■ Work request: Entries follow. Set all of them down as they stand.

Saved data entries
Content starts
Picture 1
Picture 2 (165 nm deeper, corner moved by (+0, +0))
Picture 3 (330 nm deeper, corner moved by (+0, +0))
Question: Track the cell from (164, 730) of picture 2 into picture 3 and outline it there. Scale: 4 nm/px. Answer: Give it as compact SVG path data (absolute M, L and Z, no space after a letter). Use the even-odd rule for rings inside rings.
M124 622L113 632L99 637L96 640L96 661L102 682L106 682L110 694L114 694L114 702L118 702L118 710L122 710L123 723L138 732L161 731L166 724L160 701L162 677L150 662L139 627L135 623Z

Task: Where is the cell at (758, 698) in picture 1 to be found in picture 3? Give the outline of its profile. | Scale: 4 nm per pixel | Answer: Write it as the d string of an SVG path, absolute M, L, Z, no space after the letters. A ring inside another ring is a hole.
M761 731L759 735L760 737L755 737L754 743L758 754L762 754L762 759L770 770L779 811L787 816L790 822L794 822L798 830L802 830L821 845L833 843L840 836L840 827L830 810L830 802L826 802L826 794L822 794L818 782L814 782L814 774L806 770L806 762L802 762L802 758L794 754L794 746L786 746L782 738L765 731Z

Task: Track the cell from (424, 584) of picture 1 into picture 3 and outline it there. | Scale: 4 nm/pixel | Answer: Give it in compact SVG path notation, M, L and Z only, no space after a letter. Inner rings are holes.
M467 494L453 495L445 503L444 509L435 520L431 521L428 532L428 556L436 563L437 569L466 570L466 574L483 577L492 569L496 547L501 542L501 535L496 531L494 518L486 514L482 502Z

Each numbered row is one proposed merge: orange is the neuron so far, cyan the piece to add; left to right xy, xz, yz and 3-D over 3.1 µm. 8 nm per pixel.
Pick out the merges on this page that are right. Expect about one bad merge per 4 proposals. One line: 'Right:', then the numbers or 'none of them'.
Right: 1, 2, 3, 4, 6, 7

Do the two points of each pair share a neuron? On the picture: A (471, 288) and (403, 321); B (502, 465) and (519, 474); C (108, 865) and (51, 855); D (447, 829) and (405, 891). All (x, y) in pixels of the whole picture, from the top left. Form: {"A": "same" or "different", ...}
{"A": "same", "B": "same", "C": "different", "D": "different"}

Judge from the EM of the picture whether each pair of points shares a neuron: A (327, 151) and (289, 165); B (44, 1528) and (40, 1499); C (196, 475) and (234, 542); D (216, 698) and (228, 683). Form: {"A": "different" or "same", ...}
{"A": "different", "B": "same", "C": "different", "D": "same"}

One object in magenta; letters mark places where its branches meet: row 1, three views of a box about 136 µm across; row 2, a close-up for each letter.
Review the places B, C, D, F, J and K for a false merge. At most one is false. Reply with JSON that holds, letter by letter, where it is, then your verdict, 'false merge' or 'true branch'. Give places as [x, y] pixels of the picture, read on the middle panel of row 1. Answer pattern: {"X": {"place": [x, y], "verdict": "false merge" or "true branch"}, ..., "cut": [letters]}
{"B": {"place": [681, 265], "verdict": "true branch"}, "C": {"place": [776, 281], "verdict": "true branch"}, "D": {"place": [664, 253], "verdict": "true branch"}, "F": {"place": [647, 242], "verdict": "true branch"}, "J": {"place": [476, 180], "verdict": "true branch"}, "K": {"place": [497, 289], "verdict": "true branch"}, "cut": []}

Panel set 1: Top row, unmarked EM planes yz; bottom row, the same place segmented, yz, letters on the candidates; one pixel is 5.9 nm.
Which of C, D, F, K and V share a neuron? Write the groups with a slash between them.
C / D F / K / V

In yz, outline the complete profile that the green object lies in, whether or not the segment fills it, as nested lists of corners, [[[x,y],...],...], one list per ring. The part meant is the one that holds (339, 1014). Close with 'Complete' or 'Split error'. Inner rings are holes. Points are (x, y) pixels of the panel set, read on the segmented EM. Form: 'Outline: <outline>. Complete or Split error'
Content ends
■ Written response:
Picture 1
Picture 2 (165 nm deeper, corner moved by (+0, +0))
Picture 3 (330 nm deeper, corner moved by (+0, +0))
Question: Track the cell from (164, 730) of picture 2 into picture 3 and outline it there. Scale: 4 nm/px. Answer: Give it as compact SVG path data (absolute M, L and Z, no space after a letter). Use the even-odd rule for rings inside rings.
M124 622L113 632L99 637L96 640L96 661L102 682L106 682L110 694L114 694L114 702L118 702L118 710L122 710L123 723L138 732L161 731L166 724L160 701L162 677L150 662L139 627L135 623Z

Task: Where is the cell at (758, 698) in picture 1 to be found in picture 3? Give the outline of its profile. | Scale: 4 nm per pixel | Answer: Write it as the d string of an SVG path, absolute M, L, Z, no space after the letters. A ring inside another ring is a hole.
M761 731L759 735L760 737L755 737L754 743L758 754L762 754L762 759L770 770L779 811L787 816L790 822L794 822L798 830L802 830L821 845L833 843L840 836L840 827L830 810L830 802L826 802L826 794L822 794L818 782L814 782L814 774L806 770L806 762L802 762L802 758L794 754L794 746L786 746L782 738L765 731Z

Task: Track the cell from (424, 584) of picture 1 into picture 3 and outline it there. | Scale: 4 nm/pixel | Answer: Give it in compact SVG path notation, M, L and Z only, no space after a letter. Inner rings are holes.
M467 494L453 495L445 503L444 509L435 520L431 521L428 532L428 556L436 563L437 569L466 570L466 574L483 577L492 569L496 547L501 542L501 535L496 531L494 518L486 514L482 502Z

Each numbered row is one proposed merge: orange is the neuron so far, cyan the piece to add; left to right xy, xz, yz and 3-D over 3.1 µm. 8 nm per pixel.
Pick out the merges on this page that are right. Expect about one bad merge per 4 proposals. One line: 'Right:', then the numbers or 'none of them'.
Right: 1, 2, 3, 4, 6, 7

Do the two points of each pair share a neuron? On the picture: A (471, 288) and (403, 321); B (502, 465) and (519, 474); C (108, 865) and (51, 855); D (447, 829) and (405, 891). All (x, y) in pixels of the whole picture, from the top left. Form: {"A": "same" or "different", ...}
{"A": "same", "B": "same", "C": "different", "D": "different"}

Judge from the EM of the picture whether each pair of points shares a neuron: A (327, 151) and (289, 165); B (44, 1528) and (40, 1499); C (196, 475) and (234, 542); D (216, 698) and (228, 683). Form: {"A": "different" or "same", ...}
{"A": "different", "B": "same", "C": "different", "D": "same"}

One object in magenta; letters mark places where its branches meet: row 1, three views of a box about 136 µm across; row 2, a close-up for each letter.
Review the places B, C, D, F, J and K for a false merge. At most one is false. Reply with JSON that holds, letter by letter, where it is, then your verdict, 'false merge' or 'true branch'. Give places as [x, y] pixels of the picture, read on the middle panel of row 1. Answer pattern: {"X": {"place": [x, y], "verdict": "false merge" or "true branch"}, ..., "cut": [letters]}
{"B": {"place": [681, 265], "verdict": "true branch"}, "C": {"place": [776, 281], "verdict": "true branch"}, "D": {"place": [664, 253], "verdict": "true branch"}, "F": {"place": [647, 242], "verdict": "true branch"}, "J": {"place": [476, 180], "verdict": "true branch"}, "K": {"place": [497, 289], "verdict": "true branch"}, "cut": []}

Panel set 1: Top row, unmarked EM planes yz; bottom row, the same place segmented, yz, letters on the candidates; one pixel is 5.9 nm.
Which of C, D, F, K and V share a neuron? Write the groups with a slash between them.
C / D F / K / V

In yz, outline the complete profile that the green object lies in, whether or not the segment fills it, as nested lists of corners, [[[x,y],...],...], one list per ring. The part meant is the one that holds (339, 1014). Close with 'Complete' or 'Split error'. Inner rings are holes. Points are (x, y) pixels of the panel set, read on the segmented EM. Form: 'Outline: <outline>. Complete or Split error'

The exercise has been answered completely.